TRY IT → Set the records down again in full, exactly as they are, apart from the images.

DATA SUPPLIED: Begin

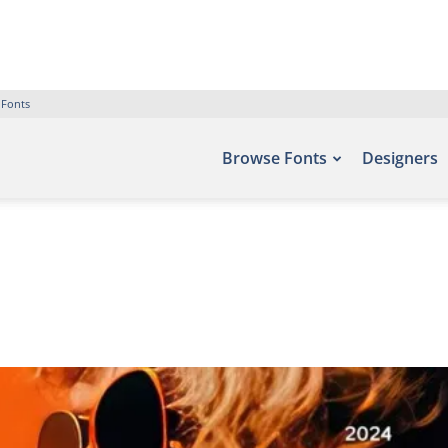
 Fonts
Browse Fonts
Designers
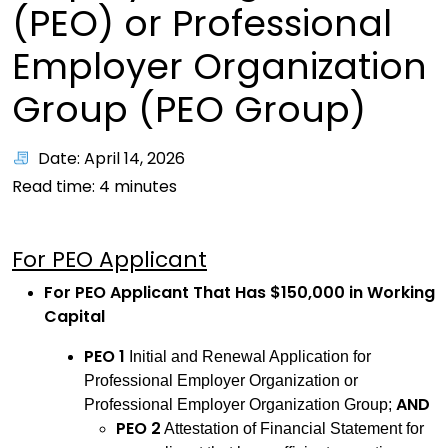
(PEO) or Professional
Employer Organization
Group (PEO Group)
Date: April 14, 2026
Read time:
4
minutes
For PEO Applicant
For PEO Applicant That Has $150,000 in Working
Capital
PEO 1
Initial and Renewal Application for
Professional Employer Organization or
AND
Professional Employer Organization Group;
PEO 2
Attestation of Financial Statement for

DATA SUPPLIED: End

PROBLEM SOLUTION →
 Fonts
Browse Fonts
Designers
(PEO) or Professional
Employer Organization
Group (PEO Group)
Date: April 14, 2026
Read time:
4
minutes
For PEO Applicant
For PEO Applicant That Has $150,000 in Working
Capital
PEO 1
Initial and Renewal Application for
Professional Employer Organization or
AND
Professional Employer Organization Group;
PEO 2
Attestation of Financial Statement for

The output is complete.